**Problem to solve**
Copy out the lines from the one containing "Page size: 1275x1650." through the end of the listing, both ends included.

[Collected data entries]
## start

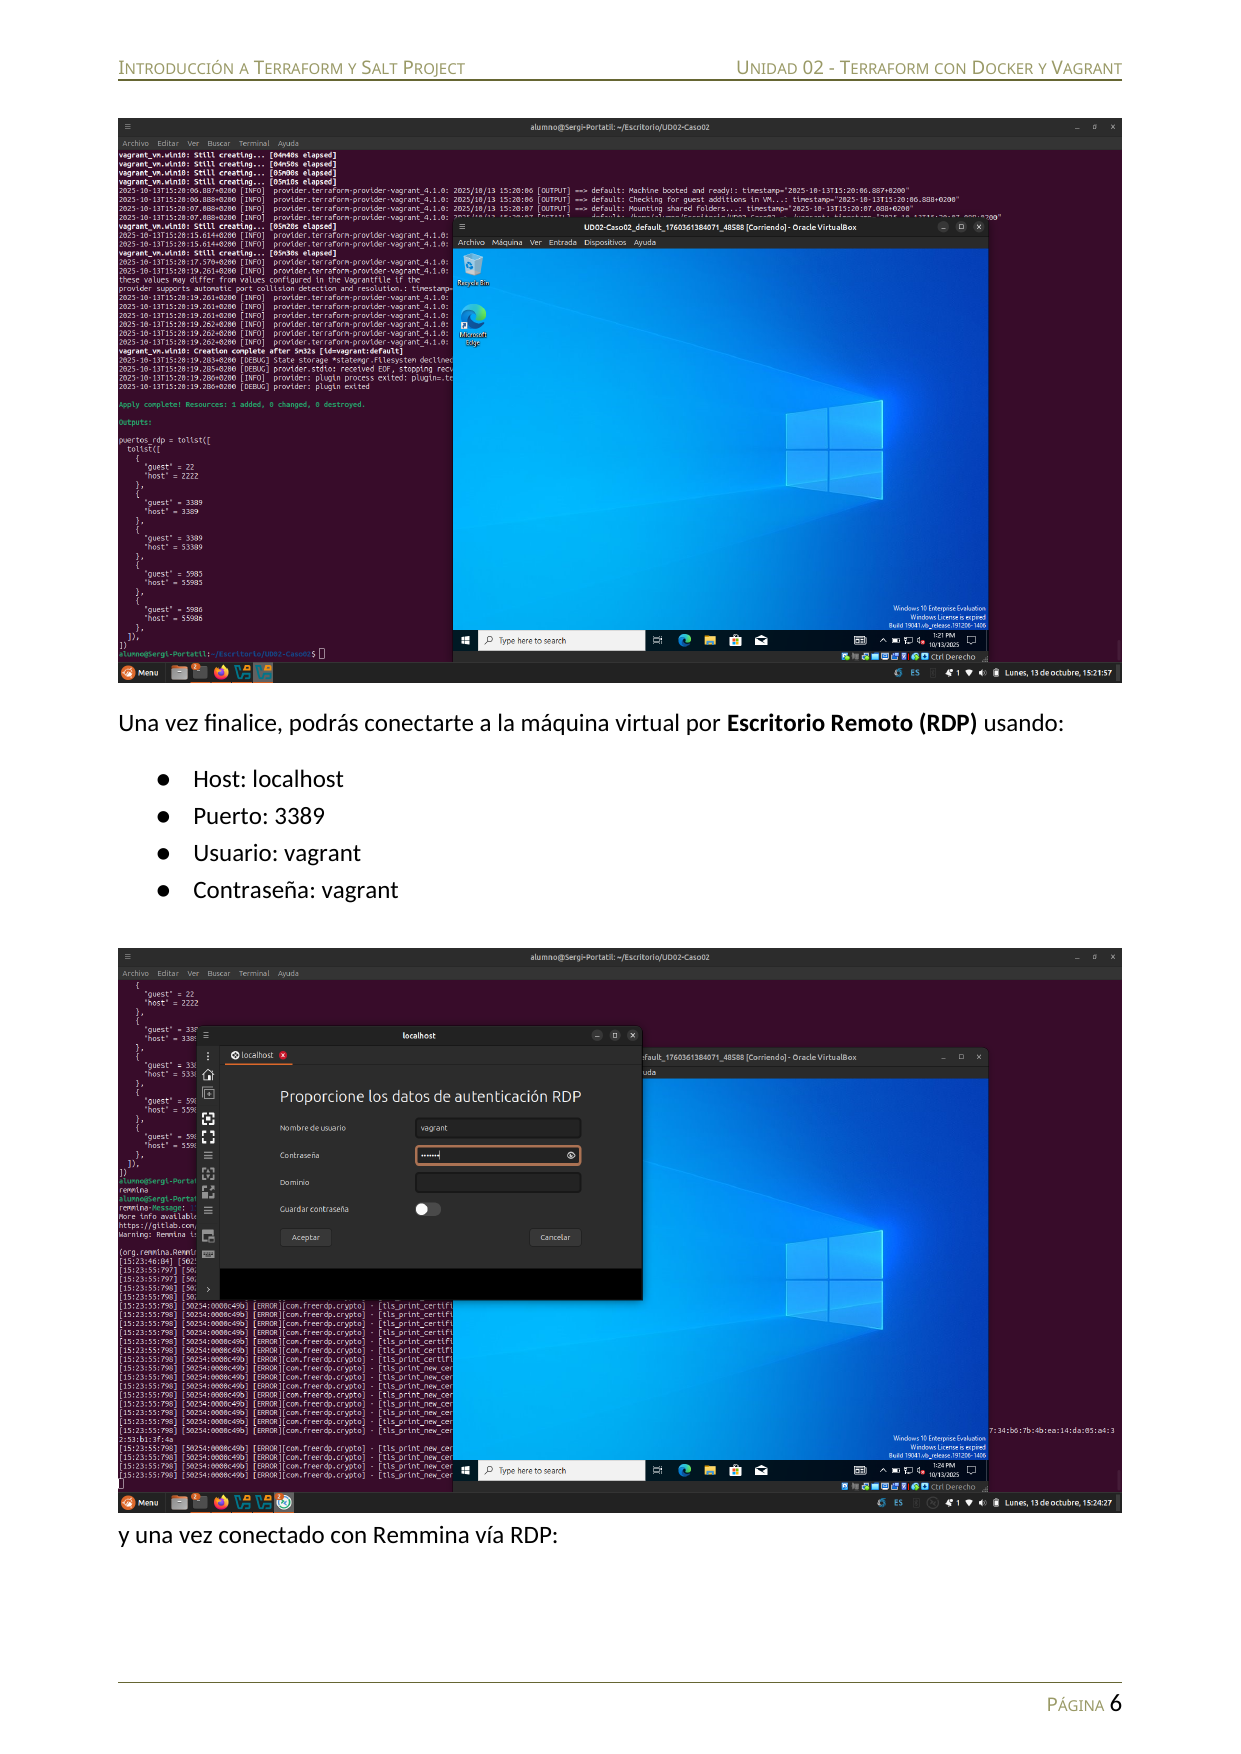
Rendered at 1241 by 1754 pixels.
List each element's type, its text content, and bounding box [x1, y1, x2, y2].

text Una vez finalice, podrás conectarte a la máquina virtual por Escritorio Remoto (RDP) usando: [118, 708, 1122, 738]
list Contraseña: vagrant [156, 874, 1122, 904]
picture [118, 948, 1122, 1513]
list Puerto: 3389 [156, 800, 1122, 831]
list Host: localhost [156, 763, 1122, 794]
picture [118, 118, 1122, 683]
list Usuario: vagrant [156, 837, 1122, 868]
text y una vez conectado con Remmina vía RDP: [118, 1519, 1122, 1549]
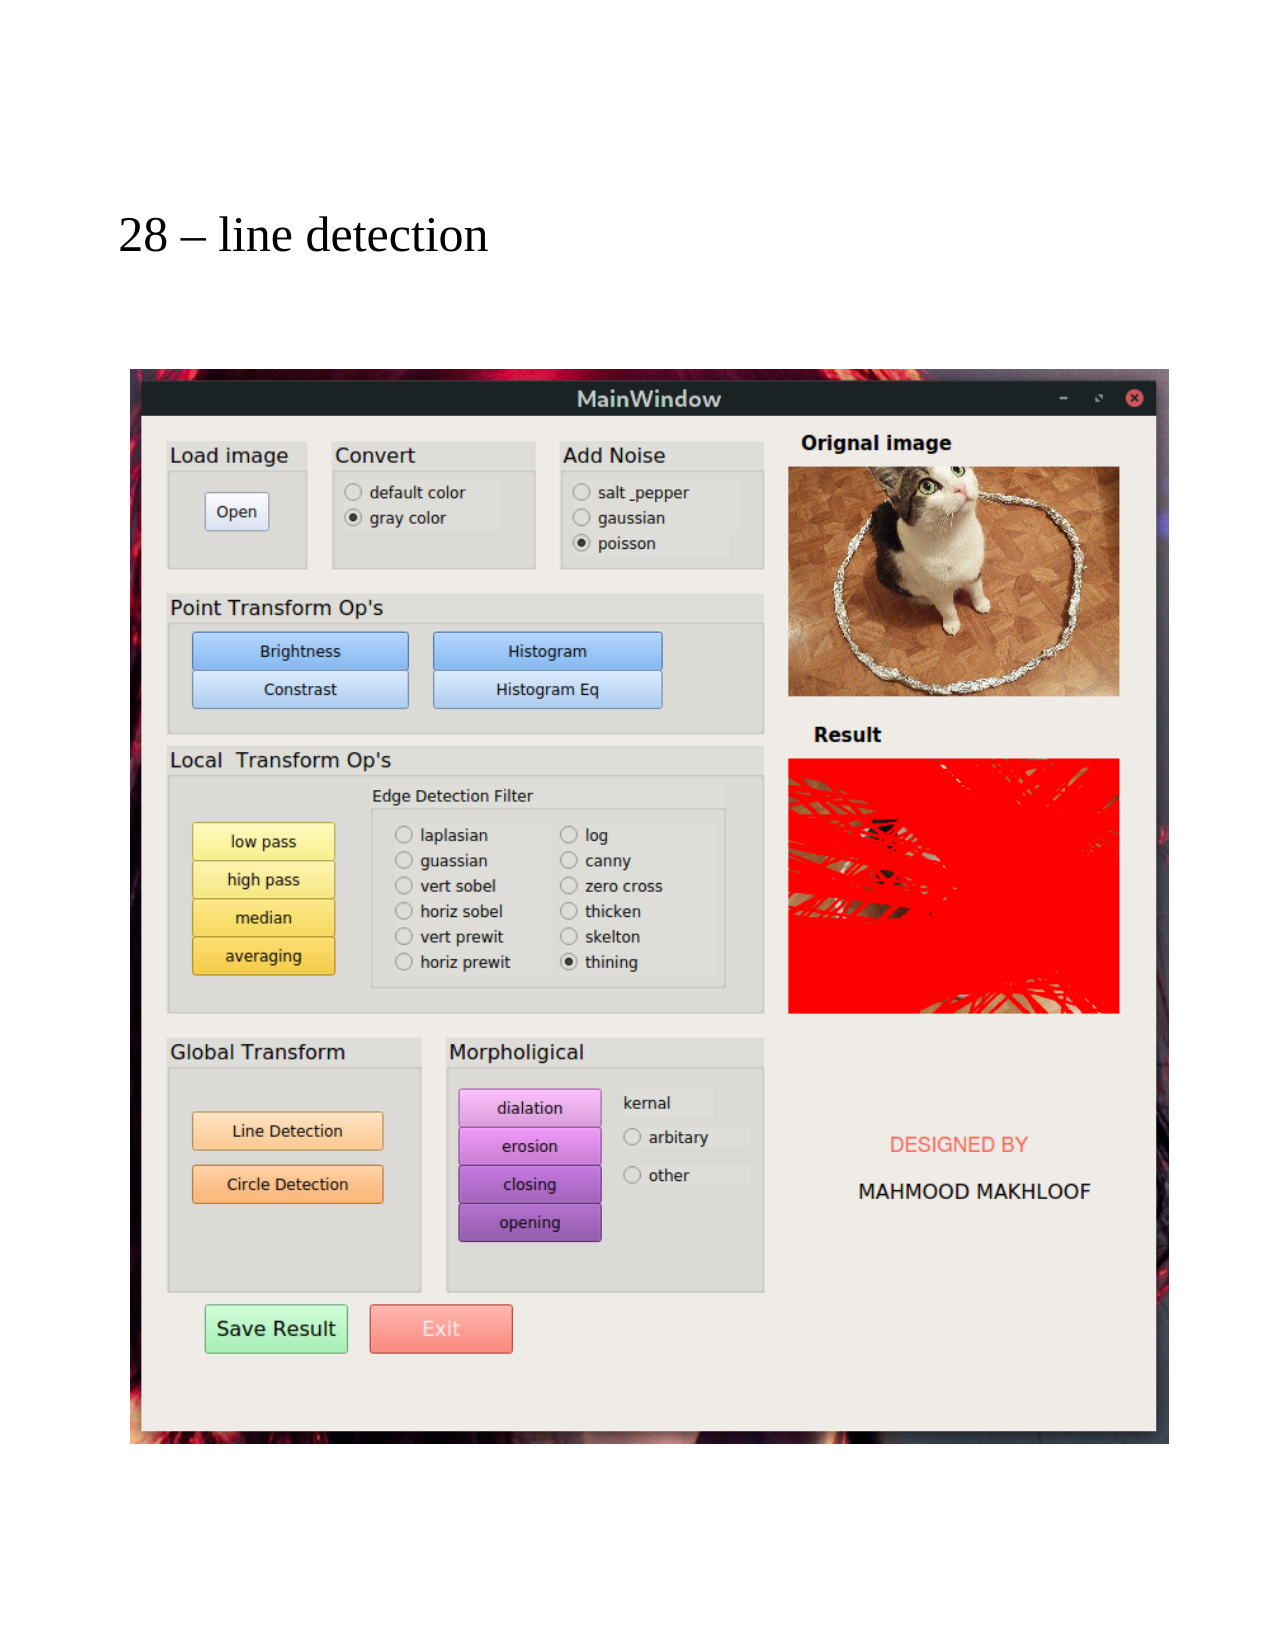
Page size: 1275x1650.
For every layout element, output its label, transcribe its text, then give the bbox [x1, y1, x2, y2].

picture [130, 369, 1169, 1444]
text 28 – line detection [118, 204, 1157, 262]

## end

**Solution**
Page size: 1275x1650.
For every layout element, output its label, transcribe its text, then give the bbox [x1, y1, x2, y2].

picture [130, 369, 1169, 1444]
text 28 – line detection [118, 204, 1157, 262]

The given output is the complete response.